Indeed, Emma Goldman once said (I believe she quoted Carlyle): "War is a quarrel between two thieves too cowardly to fight their own battle; therefore they take boys from one village and another village; stick them into uniforms, equip them with guns, and let them loose like wild beasts against each other."
My question is, instead of trying to win their hearts and minds, why don't we follow our hearts and minds?
Let's follow the hearts and minds of our people who are stuck over there. These are our friends, our brothers, sisters, and partners. These are not pawns in an elaborate game of world domination. Let's follow the hearts and minds of the people who live in the countries we have dominated. They are not to be forgotten, in the game of conquest. When we invade a country, we must take care of the innocent population who gets caught in the crossfire.
We are the wealthiest country in the world right now. We spend 452 Billion dollars per year on this war. Why don't we cut the payroll, bring most of the soldiers and most of the equipment home, and spend a significant amount on paying reparations to the Iraqi people. We wouldn't even have to spend all of the difference. We could use even 100, or 200 billion a year for this, and spend the rest on domestic issues like health care, education, transportation, and other social, civillian plans. The people who remain there, can be available to work with the Iraqi government (all of the Iraqi government, the parliament, the council, the prime minister), as well as within the International Community (as to build support, as to participate on a positive note, in world affairs, and to work together), to rebuild the infrastructure of Iraq.

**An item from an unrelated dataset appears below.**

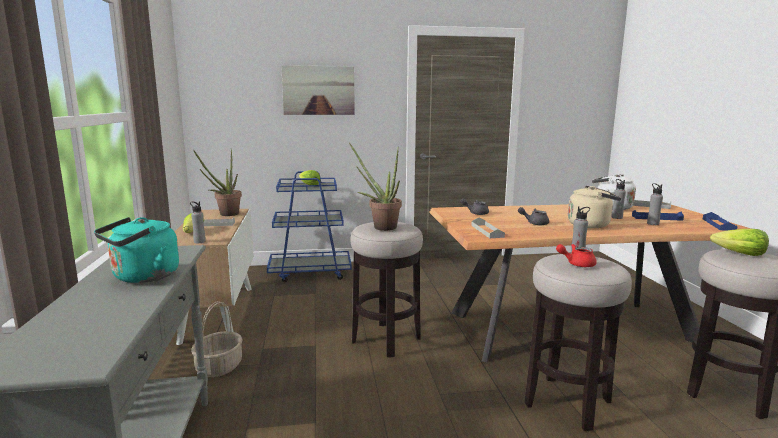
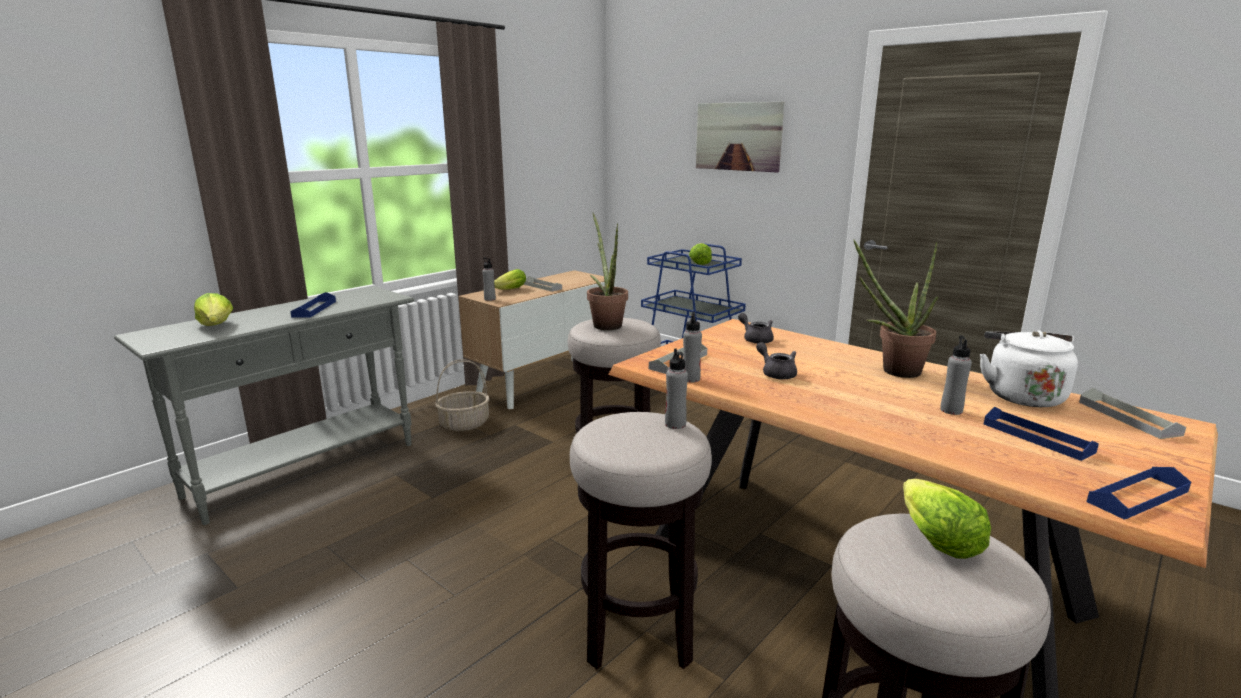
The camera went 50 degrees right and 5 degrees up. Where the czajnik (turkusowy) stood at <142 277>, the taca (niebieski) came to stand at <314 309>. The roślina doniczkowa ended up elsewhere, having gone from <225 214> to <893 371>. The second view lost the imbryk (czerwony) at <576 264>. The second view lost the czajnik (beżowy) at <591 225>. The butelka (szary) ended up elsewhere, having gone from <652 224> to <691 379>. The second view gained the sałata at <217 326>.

Above all, we must give up on "Winning the Hearts and Minds". Why should we have to win them over to somewhere they clearly do not wish to be? It obviously isn't working, and quite frankly, it's turned into a complete disaster.
I believe that it is time for a change. We as a nation are very frustrated about where we've been led in this war, the neglect on our domestic front, our lack of preparedess for disaster, and our lack of adequate representation by the people we voted into office. Maybe it's time we start following the hearts and minds of the people, here, and abroad, and start working to affect a positive change in this world, and in how we look at it. We should think long and hard about this, and make sure that the people we vote for in office this time around are held accountable for the decisions they make, and ensure that we, as a people, can go along with these decisions, that we know the facts, and we actually start helping people instead of hurting them.